WHAT YOU NEED TO DO
Reproduce each entry below exactly as it appears.
====================
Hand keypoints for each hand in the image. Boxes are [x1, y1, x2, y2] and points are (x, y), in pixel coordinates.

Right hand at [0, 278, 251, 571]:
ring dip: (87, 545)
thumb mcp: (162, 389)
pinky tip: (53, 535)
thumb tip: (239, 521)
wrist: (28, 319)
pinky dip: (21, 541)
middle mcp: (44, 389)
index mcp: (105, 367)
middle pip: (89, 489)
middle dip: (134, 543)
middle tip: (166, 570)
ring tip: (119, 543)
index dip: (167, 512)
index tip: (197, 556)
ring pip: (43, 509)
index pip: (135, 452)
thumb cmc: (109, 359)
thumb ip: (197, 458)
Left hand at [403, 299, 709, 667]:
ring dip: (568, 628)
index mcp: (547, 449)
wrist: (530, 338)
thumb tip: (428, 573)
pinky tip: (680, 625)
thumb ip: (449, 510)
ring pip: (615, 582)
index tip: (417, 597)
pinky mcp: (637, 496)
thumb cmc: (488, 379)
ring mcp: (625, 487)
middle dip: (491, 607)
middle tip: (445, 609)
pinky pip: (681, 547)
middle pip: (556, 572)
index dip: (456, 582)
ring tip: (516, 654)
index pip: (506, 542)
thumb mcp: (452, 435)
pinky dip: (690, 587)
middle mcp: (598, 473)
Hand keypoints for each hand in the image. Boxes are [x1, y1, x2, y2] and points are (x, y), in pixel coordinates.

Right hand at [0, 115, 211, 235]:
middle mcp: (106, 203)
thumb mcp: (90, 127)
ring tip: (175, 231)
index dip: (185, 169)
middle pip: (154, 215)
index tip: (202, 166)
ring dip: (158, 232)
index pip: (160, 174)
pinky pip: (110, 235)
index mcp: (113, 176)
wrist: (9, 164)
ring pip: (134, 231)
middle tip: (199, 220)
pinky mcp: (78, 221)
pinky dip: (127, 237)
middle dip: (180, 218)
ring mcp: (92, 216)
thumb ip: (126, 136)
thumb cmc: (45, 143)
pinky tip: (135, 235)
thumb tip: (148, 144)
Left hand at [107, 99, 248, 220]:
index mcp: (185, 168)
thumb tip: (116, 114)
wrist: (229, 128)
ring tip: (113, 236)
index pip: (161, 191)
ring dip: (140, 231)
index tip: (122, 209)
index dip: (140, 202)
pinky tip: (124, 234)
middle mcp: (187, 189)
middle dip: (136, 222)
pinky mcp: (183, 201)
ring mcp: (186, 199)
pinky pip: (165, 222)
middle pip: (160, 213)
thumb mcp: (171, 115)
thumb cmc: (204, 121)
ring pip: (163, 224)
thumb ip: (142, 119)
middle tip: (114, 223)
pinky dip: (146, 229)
====================
SOLUTION TO THIS PROBLEM
Hand keypoints for each hand in the image. Boxes are [x1, y1, x2, y2] and points are (x, y), in pixel coordinates.

Right hand at [0, 278, 251, 571]:
ring dip: (87, 545)
thumb mcp: (162, 389)
pinky tip: (53, 535)
thumb tip: (239, 521)
wrist: (28, 319)
pinky dip: (21, 541)
middle mcp: (44, 389)
index mcp: (105, 367)
middle pip: (89, 489)
middle dip: (134, 543)
middle tip: (166, 570)
ring tip: (119, 543)
index dip: (167, 512)
index tip: (197, 556)
ring pip: (43, 509)
index pip: (135, 452)
thumb cmc: (109, 359)
thumb ip: (197, 458)
Left hand at [403, 299, 709, 667]:
ring dip: (568, 628)
index mcp: (547, 449)
wrist: (530, 338)
thumb tip: (428, 573)
pinky tip: (680, 625)
thumb ip: (449, 510)
ring pip: (615, 582)
index tip: (417, 597)
pinky mcp: (637, 496)
thumb cmc: (488, 379)
ring mcp: (625, 487)
middle dip: (491, 607)
middle tip: (445, 609)
pinky pip: (681, 547)
middle pip: (556, 572)
index dip: (456, 582)
ring tip: (516, 654)
index pip: (506, 542)
thumb mcp: (452, 435)
pinky dip: (690, 587)
middle mcp: (598, 473)
Hand keypoints for each hand in the image. Boxes are [x1, y1, x2, y2] and points are (x, y), in pixel coordinates.

Right hand at [0, 115, 211, 235]:
middle mcp: (106, 203)
thumb mcp: (90, 127)
ring tip: (175, 231)
index dip: (185, 169)
middle pip: (154, 215)
index tip: (202, 166)
ring dip: (158, 232)
index pip: (160, 174)
pinky pip: (110, 235)
index mcp: (113, 176)
wrist: (9, 164)
ring pip: (134, 231)
middle tip: (199, 220)
pinky mcp: (78, 221)
pinky dip: (127, 237)
middle dip: (180, 218)
ring mcp: (92, 216)
thumb ip: (126, 136)
thumb cmc: (45, 143)
pinky tip: (135, 235)
thumb tip: (148, 144)
Left hand at [107, 99, 248, 220]:
index mcp: (185, 168)
thumb tip: (116, 114)
wrist: (229, 128)
ring tip: (113, 236)
index pip: (161, 191)
ring dip: (140, 231)
index tip: (122, 209)
index dip: (140, 202)
pinky tip: (124, 234)
middle mcp: (187, 189)
middle dip: (136, 222)
pinky mcp: (183, 201)
ring mcp: (186, 199)
pinky pip: (165, 222)
middle pip: (160, 213)
thumb mcp: (171, 115)
thumb cmc: (204, 121)
ring pip: (163, 224)
thumb ip: (142, 119)
middle tip: (114, 223)
pinky dip: (146, 229)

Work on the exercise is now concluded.